The anti-malarial drug quinine and its quaternary derivative N-benzylquininium (BQ(+)) have been shown to inhibit gap junction (GJ) channels with specificity for Cx50 over its closely related homologue Cx46. Here, we examined the mechanism of BQ(+) action using undocked Cx46 and Cx50 hemichannels, which are more amenable to analyses at the single-channel level. We found that BQ(+) (300 µM-1 mM) robustly inhibited Cx50, but not Cx46, hemichannel currents, indicating that the Cx selectivity of BQ(+) is preserved in both hemichannel and GJ channel configurations. BQ(+) reduced Cx50 hemichannel open probability (P(o)) without appreciably altering unitary conductance of the fully open state and was effective when added from either extracellular or cytoplasmic sides. The reductions in P(o) were dependent on BQ(+) concentration with a Hill coefficient of 1.8, suggesting binding of at least two BQ(+) molecules. Inhibition by BQ(+) was voltage dependent, promoted by hyperpolarization from the extracellular side and conversely by depolarization from the cytoplasmic side. These results are consistent with binding of BQ(+) in the pore. Substitution of the N-terminal (NT) domain of Cx46 into Cx50 significantly impaired inhibition by BQ(+). The NT domain contributes to the formation of the wide cytoplasmic vestibule of the pore and, thus, may contribute to the binding of BQ(+). Single-channel analyses showed that BQ(+) induced transitions that did not resemble pore block, but rather transitions indistinguishable from the intrinsic gating events ascribed to loop gating, one of two mechanisms that gate Cx channels. Moreover, BQ(+) decreased mean open time and increased mean closed time, indicating that inhibition consists of an increase in hemichannel closing rate as well as a stabilization of the closed state. Collectively, these data suggest a mechanism of action for BQ(+) that involves modulation loop gating rather than channel block as a result of binding in the NT domain.

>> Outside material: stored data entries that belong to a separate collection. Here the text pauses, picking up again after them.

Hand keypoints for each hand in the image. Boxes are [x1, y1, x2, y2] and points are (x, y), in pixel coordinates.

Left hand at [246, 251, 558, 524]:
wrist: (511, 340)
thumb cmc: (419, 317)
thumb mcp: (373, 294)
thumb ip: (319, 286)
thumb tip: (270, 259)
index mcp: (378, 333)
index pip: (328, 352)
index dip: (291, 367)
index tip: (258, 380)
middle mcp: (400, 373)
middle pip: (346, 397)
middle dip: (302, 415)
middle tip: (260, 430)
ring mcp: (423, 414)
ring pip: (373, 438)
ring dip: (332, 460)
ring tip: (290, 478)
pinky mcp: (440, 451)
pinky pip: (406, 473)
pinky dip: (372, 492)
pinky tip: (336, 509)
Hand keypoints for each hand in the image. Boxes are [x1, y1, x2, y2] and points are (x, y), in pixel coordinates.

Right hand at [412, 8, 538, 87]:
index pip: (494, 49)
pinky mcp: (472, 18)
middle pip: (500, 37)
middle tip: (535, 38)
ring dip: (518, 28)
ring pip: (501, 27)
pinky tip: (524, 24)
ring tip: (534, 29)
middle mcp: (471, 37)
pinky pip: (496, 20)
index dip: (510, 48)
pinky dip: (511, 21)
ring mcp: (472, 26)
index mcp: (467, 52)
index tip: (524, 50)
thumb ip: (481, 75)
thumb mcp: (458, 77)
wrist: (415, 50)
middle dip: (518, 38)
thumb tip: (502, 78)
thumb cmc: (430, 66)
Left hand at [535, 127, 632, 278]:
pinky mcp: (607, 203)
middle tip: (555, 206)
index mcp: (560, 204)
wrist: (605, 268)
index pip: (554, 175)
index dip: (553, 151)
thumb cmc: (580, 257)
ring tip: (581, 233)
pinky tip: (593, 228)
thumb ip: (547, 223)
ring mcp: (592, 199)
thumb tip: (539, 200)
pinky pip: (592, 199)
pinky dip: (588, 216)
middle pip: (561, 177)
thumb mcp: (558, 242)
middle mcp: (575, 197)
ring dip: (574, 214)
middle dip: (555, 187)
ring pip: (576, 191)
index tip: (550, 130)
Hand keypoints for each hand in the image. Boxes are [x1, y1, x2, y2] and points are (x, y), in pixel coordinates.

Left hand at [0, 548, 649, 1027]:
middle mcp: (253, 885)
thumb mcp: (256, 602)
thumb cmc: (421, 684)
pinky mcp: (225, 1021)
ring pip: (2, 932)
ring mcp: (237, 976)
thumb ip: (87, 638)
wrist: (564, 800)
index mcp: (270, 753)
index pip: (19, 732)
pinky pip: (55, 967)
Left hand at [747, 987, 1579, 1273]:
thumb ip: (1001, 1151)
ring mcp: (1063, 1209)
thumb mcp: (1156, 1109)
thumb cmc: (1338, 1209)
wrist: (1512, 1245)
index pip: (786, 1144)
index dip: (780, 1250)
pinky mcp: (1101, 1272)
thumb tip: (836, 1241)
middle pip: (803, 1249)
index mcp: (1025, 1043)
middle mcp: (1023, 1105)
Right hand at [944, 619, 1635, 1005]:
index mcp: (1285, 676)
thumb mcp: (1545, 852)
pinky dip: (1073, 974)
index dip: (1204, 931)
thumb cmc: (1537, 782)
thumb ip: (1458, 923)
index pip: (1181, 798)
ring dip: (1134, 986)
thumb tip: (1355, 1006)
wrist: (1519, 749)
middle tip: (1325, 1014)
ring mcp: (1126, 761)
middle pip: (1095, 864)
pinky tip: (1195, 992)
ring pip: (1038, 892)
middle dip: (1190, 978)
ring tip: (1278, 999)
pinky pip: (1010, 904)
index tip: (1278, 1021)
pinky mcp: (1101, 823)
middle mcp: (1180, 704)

抗疟药物奎宁及其季铵衍生物 N-苄基奎宁鎓(BQ(+))已被证明能特异性抑制缝隙连接(GJ)通道,对 Cx50 的抑制作用强于其密切相关的同源物 Cx46。在这里,我们使用未对接的 Cx46 和 Cx50 半通道研究了 BQ(+)的作用机制,这对半通道水平的分析更为适用。我们发现,BQ(+)(300µM-1mM)强烈抑制 Cx50,但不抑制 Cx46 半通道电流,表明 BQ(+)对 Cx 的选择性在半通道和 GJ 通道构型中都得到了保留。BQ(+)降低 Cx50 半通道开放概率(P(o)),而不明显改变完全开放状态的单位电导,并且当从细胞外或细胞质侧添加时都有效。P(o)的降低依赖于 BQ(+)的浓度,Hill 系数为 1.8,表明至少结合了两个 BQ(+)分子。抑制作用随 BQ(+)浓度而变化,对细胞外侧超极化有促进作用,对细胞质侧去极化有相反的作用。这些结果与 BQ(+)在孔中的结合一致。Cx46 的 N 端(NT)结构域的取代显著削弱了 BQ(+)的抑制作用。NT 结构域有助于形成孔的宽细胞质前庭,因此可能有助于 BQ(+)的结合。单通道分析表明,BQ(+)诱导的转变不同于孔阻塞,而是类似于归因于环门控的固有门控事件的转变,这是两种使 Cx 通道门控的机制之一。此外,BQ(+)降低了平均开放时间,增加了平均关闭时间,表明抑制作用包括半通道关闭率的增加以及关闭状态的稳定。总的来说,这些数据表明 BQ(+)的作用机制涉及调制环门控,而不是由于结合在 NT 结构域而导致的通道阻塞。